(Beginning of SELECTED TEXT)

British philanthropist

Dame Muriel Joan Marsham (née Warry; 4 January 1888 – 13 March 1972), DBE, was a British philanthropist and chairman of the executive committee of the Girl Guides Association from 1938 to 1948. She was Chair of the National Women's Auxiliary of the Young Men's Christian Association (founded in Britain in 1918) from 1931 until her death in 1972.

==Background==
Born as Muriel Joan Warry, the daughter of William Warry of Shapwick, Somerset, England, she married the Hon. Sydney Edward Marsham (son of Charles Marsham, 4th Earl of Romney and Lady Frances Augusta Constance Muir Rawdon-Hastings) on 2 February 1911. The couple had one child.

==Honours==
She was awarded the OBE and later was elevated to DBE in 1945 "for public services".

(End of SELECTED TEXT)

Carry on the biography of Dame Muriel Joan Marsham with new text that picks up after its final sentence. The data that follows is separate material and has no connection to the biography above.

(Beginning of SUPPLIED ENTRIES)

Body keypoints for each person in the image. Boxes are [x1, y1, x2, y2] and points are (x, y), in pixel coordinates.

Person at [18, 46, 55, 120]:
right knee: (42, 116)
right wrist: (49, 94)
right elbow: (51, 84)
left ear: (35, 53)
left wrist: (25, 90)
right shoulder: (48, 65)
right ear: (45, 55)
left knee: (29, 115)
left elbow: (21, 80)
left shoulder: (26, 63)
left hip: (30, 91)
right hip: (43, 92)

(End of SUPPLIED ENTRIES)

* [RESULT FOR THIS EXERCISE]:
She was awarded the Silver Fish Award, Girl Guiding's highest adult honour, in 1944.

==Family==
- Husband: Hon. Sydney Edward Marsham (b. 29 December 1879 — d. 6 January 1952)
- Child: Lt.-Col. Peter William Marsham (b. 8 June 1913 — d. 3 November 1970)
married, in 1946, to Hersey ( Coke; 1915 — 2012) and had the following children:
  - Julian Charles Marsham, 8th Earl of Romney (b. 28 March 1948)
  - Lady Lavinia Marsham (b. 6 February 1950)
  - Lady Sarah Marsham (b. 3 October 1954)
  - Davinia Marsham (b. 13 February 1956 - d. 22 May 1956)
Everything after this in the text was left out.